Also Hydrofoggers can be bought with bio cubes to arrest biologicals from developing in the drip tray or periodically you just dump or inject a bit of peroxide into the tray "at night" when you know for sure no one is going to be in there. It cleans the system out of anything that found a nook to hide in. $0.99 for a liter of peroxide which breaks down into oxygen and water so ok for organic use (even as a food ingredient !). You only need a few cap fulls diluted into a gallon to kill bacteria. Some people even drink that concentration but still best to avoid the aerosol version after addition. Fogged peroxide doesn't harm mushies at that low concentration either but bacteria can't stand it.
@@whatthefungus Is Brad a contagious disease specialist as well as an HVAC design expert? While legionella is just a single example of a very long list of bacteria that thrive is such a system like the one he has created, there are many important points you may wish to consider in this review of peer reviewed articles linked below. Of special note, is that the test your doctor will use to try and diagnose your "flu-like symptoms" is specific to only one type of the over 30 species (and counting) of this zoonotic. 1/30 ain't great odds in my books. General medicine operates on Ad Hoc and "it's good enough" until the Public Health Drs start listening to non-medical scientists and then convince the politicians something must be done. www.ncbi.nlm.nih.gov/pmc/articles/PMC118082/ But hey, what do I know...I'm no epidemiologist that is also an expert in HVAC systems. lol btw, cool water doesn't kill most bacteria; including legionella. But pick your poison: www.ehawa.org.au/documents/item/1066 " The World Health Organisation (WHO) has identified the
incidence of OPPPs as a focus area, with respect to the global emergence of water related disease" Not the 9-5 place I want to work in.
U guys have acres....... Here people have a dirty have of 100 cubic meters for 200 000€
Not sure why he needs to exchange air every 6 minutes, that seems excessive.
Not really, guessing you havne't grown oyster mushrooms in a crowded grow room then . :-) 10 FAE is common in commercial growing environments that have high density. every 6 minutes = 10 FAE.
@@bkuhnsyo, you should practice your condescension, it's not really coming across.
@@HeyZeus667 My apologies, I didn't mean to insult but can see how it comes across that way. Not everyone jam packs their grow rooms so many growers get away with 4 or 6FAE then find problems when they scale and fill it up. That's because co2 and the long stem "bats" that are induced are proportionate to the density of a grow room or quantity of total "exhaling" mushrooms per square foot. Often square footage is the only basis to calculate FAE but It should really be based on density. I just meant to say 10 is common for oyster growers.

DATASET RECORDS -
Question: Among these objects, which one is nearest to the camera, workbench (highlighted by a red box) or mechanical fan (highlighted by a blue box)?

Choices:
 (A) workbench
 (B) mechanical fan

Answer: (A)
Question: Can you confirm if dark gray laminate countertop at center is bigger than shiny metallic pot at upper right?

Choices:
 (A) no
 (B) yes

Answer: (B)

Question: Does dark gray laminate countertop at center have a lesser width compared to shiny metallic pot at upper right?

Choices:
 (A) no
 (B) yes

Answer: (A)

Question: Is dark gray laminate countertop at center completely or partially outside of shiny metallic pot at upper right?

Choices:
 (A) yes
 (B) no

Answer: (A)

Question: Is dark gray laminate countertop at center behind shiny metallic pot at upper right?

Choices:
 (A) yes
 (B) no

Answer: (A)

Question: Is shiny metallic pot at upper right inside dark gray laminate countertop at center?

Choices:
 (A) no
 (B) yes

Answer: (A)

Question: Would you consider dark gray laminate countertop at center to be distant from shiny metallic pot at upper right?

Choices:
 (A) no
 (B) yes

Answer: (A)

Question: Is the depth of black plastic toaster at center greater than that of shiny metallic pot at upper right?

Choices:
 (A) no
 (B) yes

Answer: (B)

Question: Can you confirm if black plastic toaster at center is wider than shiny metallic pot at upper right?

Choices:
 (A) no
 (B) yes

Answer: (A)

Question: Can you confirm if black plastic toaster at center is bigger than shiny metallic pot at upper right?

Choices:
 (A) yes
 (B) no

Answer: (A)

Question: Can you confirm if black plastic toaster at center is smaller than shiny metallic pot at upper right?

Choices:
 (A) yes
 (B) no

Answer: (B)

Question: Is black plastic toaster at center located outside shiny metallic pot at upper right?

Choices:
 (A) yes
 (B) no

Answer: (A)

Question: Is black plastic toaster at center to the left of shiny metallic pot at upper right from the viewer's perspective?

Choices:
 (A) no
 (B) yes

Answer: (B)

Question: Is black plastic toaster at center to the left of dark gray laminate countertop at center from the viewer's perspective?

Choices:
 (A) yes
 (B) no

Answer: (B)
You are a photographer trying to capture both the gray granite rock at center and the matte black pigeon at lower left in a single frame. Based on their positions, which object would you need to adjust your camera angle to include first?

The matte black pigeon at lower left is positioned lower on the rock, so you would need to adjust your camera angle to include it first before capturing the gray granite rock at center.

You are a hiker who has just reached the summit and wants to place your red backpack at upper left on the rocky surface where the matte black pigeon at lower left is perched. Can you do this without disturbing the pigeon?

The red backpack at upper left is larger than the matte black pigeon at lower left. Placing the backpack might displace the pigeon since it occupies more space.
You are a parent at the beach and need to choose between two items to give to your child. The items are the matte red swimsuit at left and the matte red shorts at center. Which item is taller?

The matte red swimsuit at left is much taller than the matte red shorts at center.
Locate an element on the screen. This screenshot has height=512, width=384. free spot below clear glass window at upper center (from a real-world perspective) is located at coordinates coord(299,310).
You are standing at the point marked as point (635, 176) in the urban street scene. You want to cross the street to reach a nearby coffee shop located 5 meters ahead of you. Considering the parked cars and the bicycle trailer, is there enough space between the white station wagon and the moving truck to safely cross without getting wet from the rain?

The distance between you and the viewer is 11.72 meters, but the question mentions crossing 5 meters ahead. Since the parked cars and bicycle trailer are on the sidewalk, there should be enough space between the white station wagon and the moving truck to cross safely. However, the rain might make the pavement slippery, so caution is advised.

TASK INSTRUCTIONS - Duplicate, word for word, the part of the mushroom grow-room comments that opens with the words containing "Also Hydrofoggers can" and closes with "can't stand it.".

OUTPUT OF THE TASK -
Also Hydrofoggers can be bought with bio cubes to arrest biologicals from developing in the drip tray or periodically you just dump or inject a bit of peroxide into the tray "at night" when you know for sure no one is going to be in there. It cleans the system out of anything that found a nook to hide in. $0.99 for a liter of peroxide which breaks down into oxygen and water so ok for organic use (even as a food ingredient !). You only need a few cap fulls diluted into a gallon to kill bacteria. Some people even drink that concentration but still best to avoid the aerosol version after addition. Fogged peroxide doesn't harm mushies at that low concentration either but bacteria can't stand it.